The name wasn’t forgotten but forgotten was the name.

And if you don’t remember what they look like, did they even exist? Did you forget past that point in time? I think so, I can’t remember what they look like, but I can’t recall why I don’t remember, if there was ever a reason. I think maybe I’m so used to this routine, where I only remember those around me for the most part of my life. If you said the name I’d say I know them, because I do, but I can’t remember why, so don’t ask me what they look like. You’d say she has red hair, I thought she had it brown, or did she? I can’t remember. Even if i saw her yesterday, I can’t remember, and I don’t recall why. I don’t think there ever was a reason.

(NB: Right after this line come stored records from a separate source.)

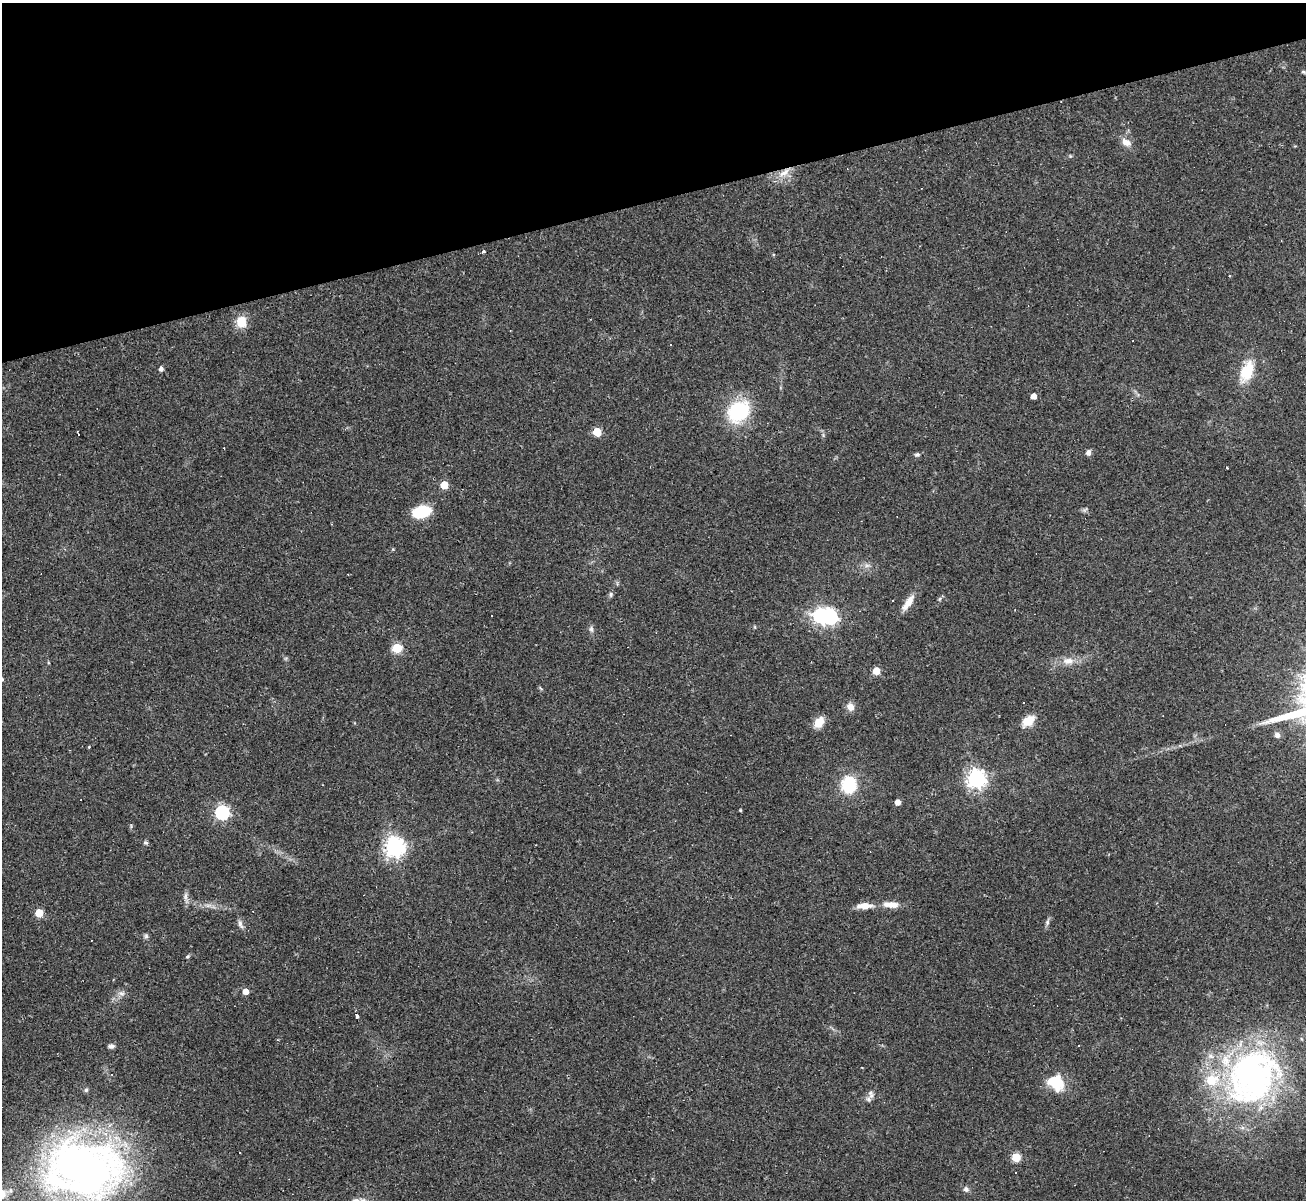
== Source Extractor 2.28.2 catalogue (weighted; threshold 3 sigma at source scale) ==
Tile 3 of 4 x 4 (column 3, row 1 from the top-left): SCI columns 2607-3910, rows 3857-5054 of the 5213 x 5196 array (HDU 1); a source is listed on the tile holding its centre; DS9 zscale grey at full resolution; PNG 1308 x 1202 px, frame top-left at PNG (2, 3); no overlay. Shown black and unused: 17% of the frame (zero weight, under 2 of 3 exposures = <1% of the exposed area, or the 3 px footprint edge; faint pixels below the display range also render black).
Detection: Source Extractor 2.28.2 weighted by HDU 2 'WHT'; one run over the whole footprint, this tile lists its part. Background 0.0885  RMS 0.006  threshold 0.0269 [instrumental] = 3 sigma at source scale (4.5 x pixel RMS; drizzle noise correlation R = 1.50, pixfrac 1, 0.05/0.05 arcsec/px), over >= 5 px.
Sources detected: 68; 1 inside a brighter object's white glare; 7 cosmic-ray / hot-pixel residue — not listed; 2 inside a brighter listed object's ellipse — not listed separately; the other 58 listed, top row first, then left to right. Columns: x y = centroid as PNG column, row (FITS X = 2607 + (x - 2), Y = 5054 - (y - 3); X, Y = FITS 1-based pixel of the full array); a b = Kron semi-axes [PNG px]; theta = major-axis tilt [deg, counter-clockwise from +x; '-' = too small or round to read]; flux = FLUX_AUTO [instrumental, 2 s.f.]
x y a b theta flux
1303 72 5 4 - 0.74
1126 142 13 8 -31 4.7
784 173 18 7 35 6.4
484 252 3 3 - 4.2
241 322 13 11 -88 9.7
670 345 3 2 - 0.49
161 369 4 4 - 2.3
1247 372 20 11 70 19
1034 396 4 4 - 4.9
738 411 28 21 44 37
597 432 5 5 - 23
78 434 3 3 - 26
1088 452 7 6 - 2.1
917 454 7 5 14 1.3
444 485 5 5 - 17
422 512 18 11 16 20
867 565 7 4 19 1.4
611 594 8 5 85 1.2
893 600 2 2 - 0.56
908 603 23 7 54 6.6
830 617 6 6 - 140
591 629 8 6 -88 1.7
397 648 5 5 - 34
1068 661 17 8 2 5.9
876 671 5 5 - 13
1024 703 3 3 - 1.2
850 707 9 8 - 4.2
1028 721 14 9 40 8.6
819 722 11 8 55 8.8
1277 735 8 6 -74 1.9
89 747 3 3 - 0.46
976 778 7 7 - 290
849 785 16 13 88 26
898 802 4 4 - 5.1
740 810 3 3 - 0.63
222 812 6 6 - 120
146 843 8 4 -1 0.9
395 847 7 7 - 340
186 896 12 4 85 2.1
891 905 21 8 -2 6.5
864 906 18 7 2 6.6
39 913 5 5 - 19
1047 922 7 5 72 1.4
240 924 13 6 -69 2.1
146 936 6 6 - 1.2
187 957 6 4 44 0.8
246 991 4 4 - 5.7
121 993 10 4 -1 1.8
111 1046 7 6 - 1.8
1252 1077 77 61 59 190
1056 1083 20 16 -40 17
86 1090 5 5 - 1.1
871 1094 11 6 -75 2.1
240 1152 3 3 - 2.3
1016 1157 5 5 - 24
83 1169 77 54 -4 370
1016 1172 3 3 - 0.99
966 1189 7 6 - 1.9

You’d say Bonnie, I can’t remember that name, I can’t recall what she looks like, but I have a feeling I know her. If you asked what I look like, I don’t think staring at my hands would help, I’d need a mirror, or a camera. Sometimes I feel like I can recall things, when I try nothing comes out. The mirror doesn’t feel like its me, the world doesn’t feel real, and during those times I remember, I remember it feels fake. I remember the earth goes round, gravity keeps me in place, then I almost fall over, because I realize we are not on the ground, what is the ground?

And it happens almost everyday, that my brain might be one to look past the tiny circle of a world we live in, I haven’t met many who do so. When I look at my wrist, I see the veins, and I feel sick. Because you could die, if those arteries broke, and its not a matter of losing your hand, but a matter of the pressure. You can get an aneurysm at any time, so who tells you the body isn’t literally glass. I realize, it could happen at any time, and I feel sick, sick to my stomach. When I think about it, I don’t feel safe with my body, what if I am not being gentle enough? What if it breaks, who will come to stop the bleeding?

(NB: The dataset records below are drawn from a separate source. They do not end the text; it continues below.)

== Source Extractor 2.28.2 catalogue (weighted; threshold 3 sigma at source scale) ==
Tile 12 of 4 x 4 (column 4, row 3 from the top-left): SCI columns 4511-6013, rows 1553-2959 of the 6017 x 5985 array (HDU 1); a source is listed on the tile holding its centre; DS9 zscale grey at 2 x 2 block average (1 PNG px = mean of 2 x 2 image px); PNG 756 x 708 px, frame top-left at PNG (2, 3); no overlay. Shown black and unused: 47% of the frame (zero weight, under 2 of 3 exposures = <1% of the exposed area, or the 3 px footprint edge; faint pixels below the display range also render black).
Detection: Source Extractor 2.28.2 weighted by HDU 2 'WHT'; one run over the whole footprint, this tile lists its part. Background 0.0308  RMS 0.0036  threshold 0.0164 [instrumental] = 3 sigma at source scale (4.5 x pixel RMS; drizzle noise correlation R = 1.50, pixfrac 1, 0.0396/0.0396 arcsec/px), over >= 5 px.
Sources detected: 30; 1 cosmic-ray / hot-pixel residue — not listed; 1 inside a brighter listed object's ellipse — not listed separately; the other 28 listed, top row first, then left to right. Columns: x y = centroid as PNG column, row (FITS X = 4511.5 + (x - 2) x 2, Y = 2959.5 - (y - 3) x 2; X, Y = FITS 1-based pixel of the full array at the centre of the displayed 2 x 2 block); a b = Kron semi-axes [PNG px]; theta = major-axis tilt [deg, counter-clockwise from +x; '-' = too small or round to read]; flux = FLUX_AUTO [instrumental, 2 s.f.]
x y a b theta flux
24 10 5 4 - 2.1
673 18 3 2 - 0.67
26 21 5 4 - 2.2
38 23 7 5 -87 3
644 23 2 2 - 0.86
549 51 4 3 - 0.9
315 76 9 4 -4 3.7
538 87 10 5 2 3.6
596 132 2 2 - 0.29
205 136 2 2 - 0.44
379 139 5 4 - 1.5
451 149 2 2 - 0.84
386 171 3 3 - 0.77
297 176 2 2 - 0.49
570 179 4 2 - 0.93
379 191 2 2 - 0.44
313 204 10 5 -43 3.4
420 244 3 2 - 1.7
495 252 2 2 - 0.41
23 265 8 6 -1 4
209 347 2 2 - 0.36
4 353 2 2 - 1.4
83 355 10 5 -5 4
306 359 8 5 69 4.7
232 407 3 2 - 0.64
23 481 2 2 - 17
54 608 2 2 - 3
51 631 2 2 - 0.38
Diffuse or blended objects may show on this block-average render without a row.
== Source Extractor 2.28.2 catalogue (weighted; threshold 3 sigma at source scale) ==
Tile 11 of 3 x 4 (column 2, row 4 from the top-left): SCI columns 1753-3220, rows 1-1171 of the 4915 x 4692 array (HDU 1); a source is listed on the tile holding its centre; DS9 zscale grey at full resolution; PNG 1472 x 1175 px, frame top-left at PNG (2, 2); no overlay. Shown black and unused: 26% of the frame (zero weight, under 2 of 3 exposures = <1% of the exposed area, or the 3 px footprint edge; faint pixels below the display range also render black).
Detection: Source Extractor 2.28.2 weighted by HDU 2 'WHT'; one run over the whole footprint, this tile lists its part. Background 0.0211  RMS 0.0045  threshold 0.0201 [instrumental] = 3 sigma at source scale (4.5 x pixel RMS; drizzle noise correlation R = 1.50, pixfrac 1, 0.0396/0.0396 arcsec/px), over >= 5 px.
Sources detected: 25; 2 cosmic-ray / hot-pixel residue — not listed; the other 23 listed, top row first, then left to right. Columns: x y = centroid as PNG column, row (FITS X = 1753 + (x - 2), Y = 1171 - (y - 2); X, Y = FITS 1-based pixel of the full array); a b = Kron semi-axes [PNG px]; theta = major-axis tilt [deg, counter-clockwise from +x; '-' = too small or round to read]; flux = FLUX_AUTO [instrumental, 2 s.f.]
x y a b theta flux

Does Earth make sense? And before you answer this question I may ask, think about it for a second, because is this our life, or is it mine? How do you know people are real? Because they respond? You can feel them? Yet I can’t help but wonder, how does that define someone? Is it cut down to that they can feel? But you can’t feel what they do, and that scares me. Because one day you might realize, what defines life. Life isn’t just the animals, it is not just earth, not just your experience, but it could be everything, and most importantly something unnameable. It is called life for a reason, there is no word to describe it other than.

Don’t waste it, because when you die there are two options, you live again or never so. It’s a 50/50 chance I wouldn’t test, because either way you won’t be able to tell them, “You are worth it”.

So, the name was me, I remembered my name. But I know this will all happen again tomorrow, and I will forget, then I will remember, a peaceful loop.